Second principal component#

  • To find the second principal component \(\phi_2 = (\phi_{12},\dots,\phi_{p2})\), we solve the following optimization

\[\begin{split} \begin{aligned} \max_{\phi_{12},\dots,\phi_{p2}} \left\{ \frac{1}{n}\sum_{i=1}^n \left( \sum_{j=1}^p \phi_{j2}x_{ij} \right)^2 \right\} \\ \text{ subject to} \;\;\sum_{j=1}^p \phi_{j2}^2 =1 \;\;\text{ and }\;\; \sum_{j=1}^p \hat{\phi}_{j1}\phi_{j2} = 0. \end{aligned} \end{split}\]
  • The second constraint \(\hat{\phi}_1'\phi_2=0\) forces first and second principal components to be orthogonal.

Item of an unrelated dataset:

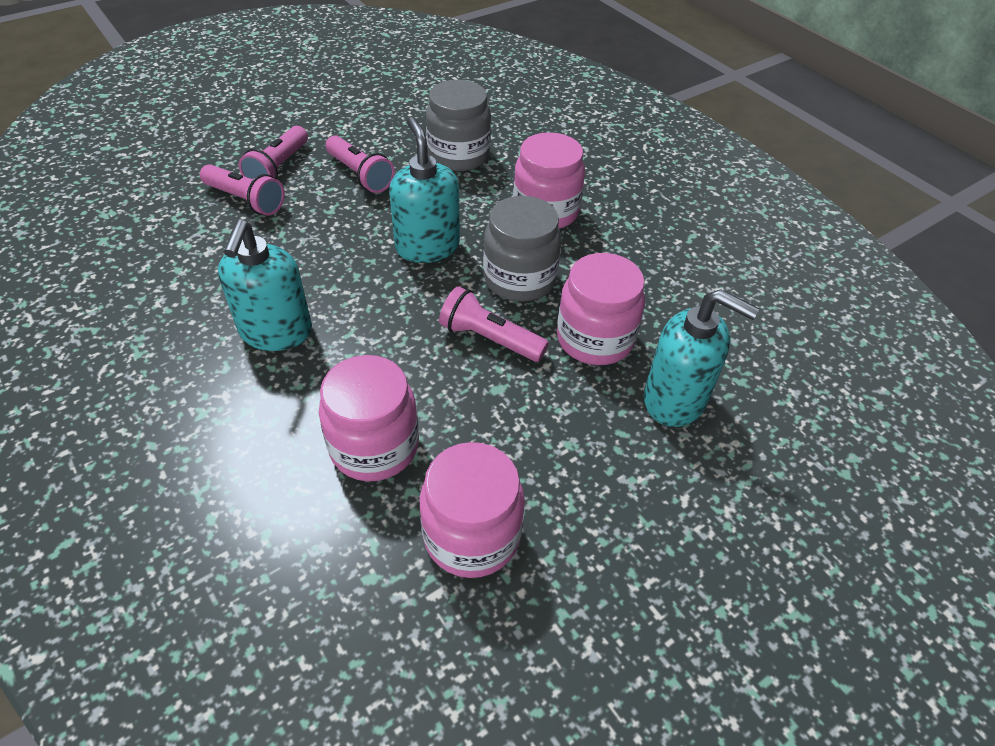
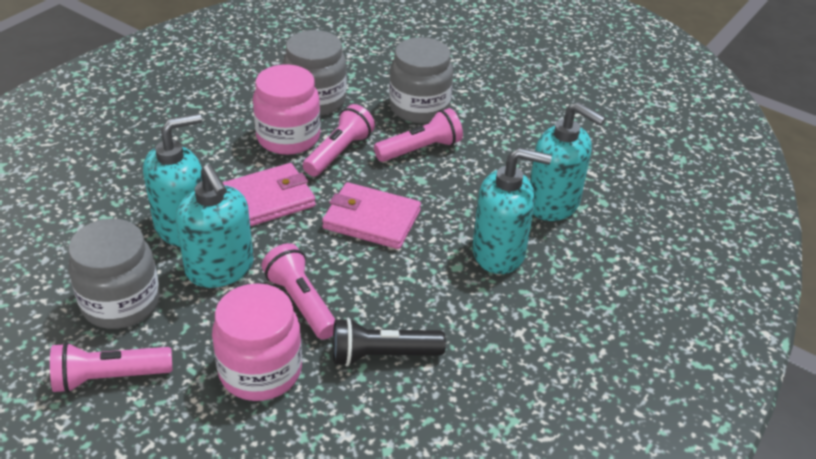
black flashlight: 0 -> 1
grey jar: 2 -> 3
pink jar: 4 -> 2
pink wallet: 0 -> 2
turquoise soap dispenser: 3 -> 4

  • Having found the optimal \(\hat{\phi}_2\), the second principal component score is

\[ Z_2 = X\hat{\phi}_2 \]
  • It turns out that the constraint \(\hat{\phi}_1'\phi_2=0\) implies that the scores \(Z_1=(z_{11},\dots,z_{n1})\) and \(Z_2=(z_{12},\dots,z_{n2})\) are uncorrelated.


Solving the optimization#

This optimization is fundamental in linear algebra. It is satisfied by either:

  1. The singular value decomposition (SVD) of (the centered) \(\mathbf{X}\): $\(\mathbf{X} = \mathbf{U\Sigma\Phi}^T\)\( where the \)i\(th column of \)\mathbf{\Phi}\( is the \)i\(th principal component \)\hat{\phi}i\(, and the \)i\(th column of \)\mathbf{U\Sigma}\( is the \)i\(th vector of scores \)(z{1i},\dots,z_{ni})$.

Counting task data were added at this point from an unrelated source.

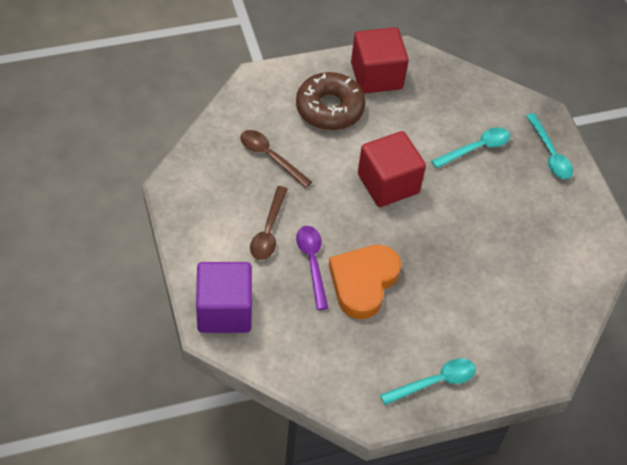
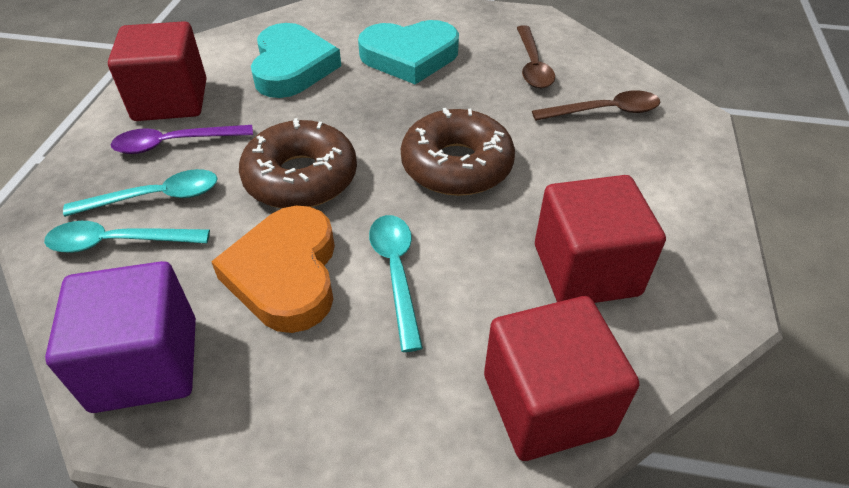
brown donut: 1 -> 2
red cube: 2 -> 3
turquoise heart: 0 -> 2

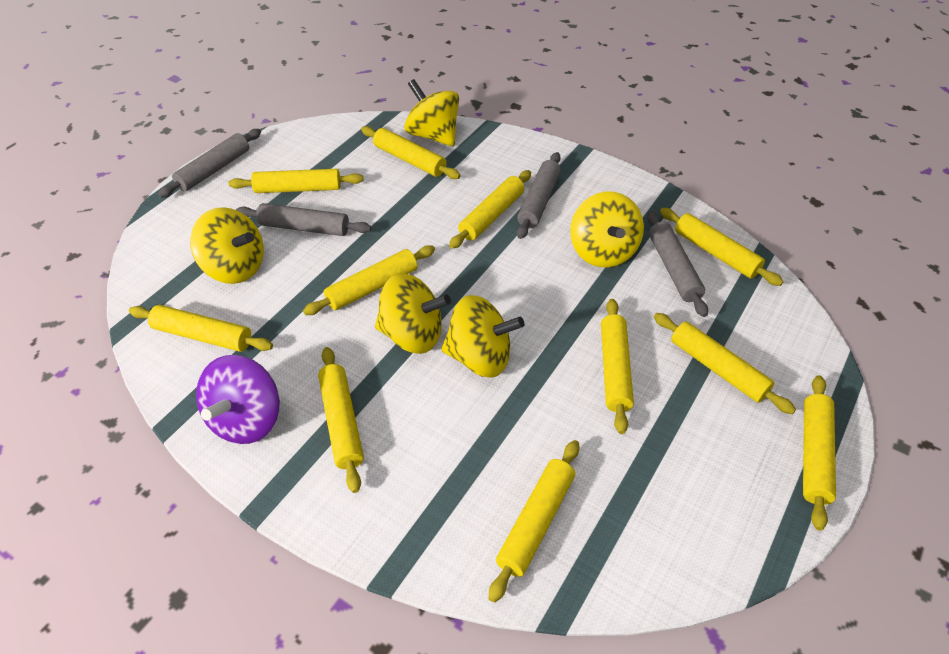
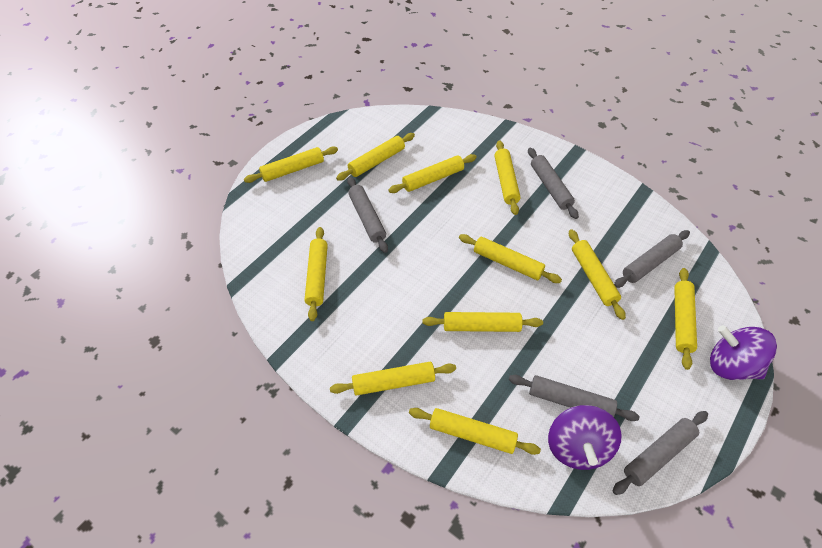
grey rolling pin: 4 -> 5
purple spinning top: 1 -> 2
yellow spinning top: 5 -> 0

  2. The eigendecomposition of \(\mathbf{X}^T\mathbf{X}\):

\[\mathbf{X}^T\mathbf{X} = \mathbf{\Phi\Sigma}^2\mathbf{\Phi}^T\]

Biplot#

Fig 10.1

Scaling the variables#

  • Most of the time, we don’t care about the absolute numerical value of a variable.

  • Typically, we care about the value relative to the spread observed in the sample.

  • Before PCA, in addition to centering each variable, we also typically multiply it times a constant to make its variance equal to 1.


Example: scaled vs. unscaled PCA#

Fig 10.3
  • In special cases, we have variables measured in the same unit; e.g. gene expression levels for different genes.

  • In such case, we care about the absolute value of the variables and we can perform PCA without scaling.


How many principal components are enough?#

  • We said 2 principal components capture most of the relevant information. But how can we tell?

The proportion of variance explained#

  • We can think of the top principal components as directions in space in which the data vary the most.

  • The \(i\)th score vector \((z_{1i},\dots,z_{ni})\) can be interpreted as a new variable. The variance of this variable decreases as we take \(i\) from 1 to \(p\).

  • The total variance of the score vectors is the same as the total variance of the original variables:

\[\sum_{i=1}^p \frac{1}{n}\sum_{j=1}^n z_{ji}^2 = \sum_{k=1}^p \text{Var}(x_{k}).\]
  • We can quantify how much of the variance is captured by the first \(m\) principal components/score variables.


Scree plot#

Fig 10.4
  • The variance of the \(m\)th score variable is:

\[ \frac{1}{n}Z_m^TZ_m = \frac{1}{n}\sum_{i=1}^n z_{im}^2 =\frac{1}{n}\sum_{i=1}^n \left(\sum_{j=1}^p \hat{\phi}_{jm}x_{ij}\right)^2 \]
  • The scree plot plots these variances: we see that the top 2 explain almost 90% of the total variance.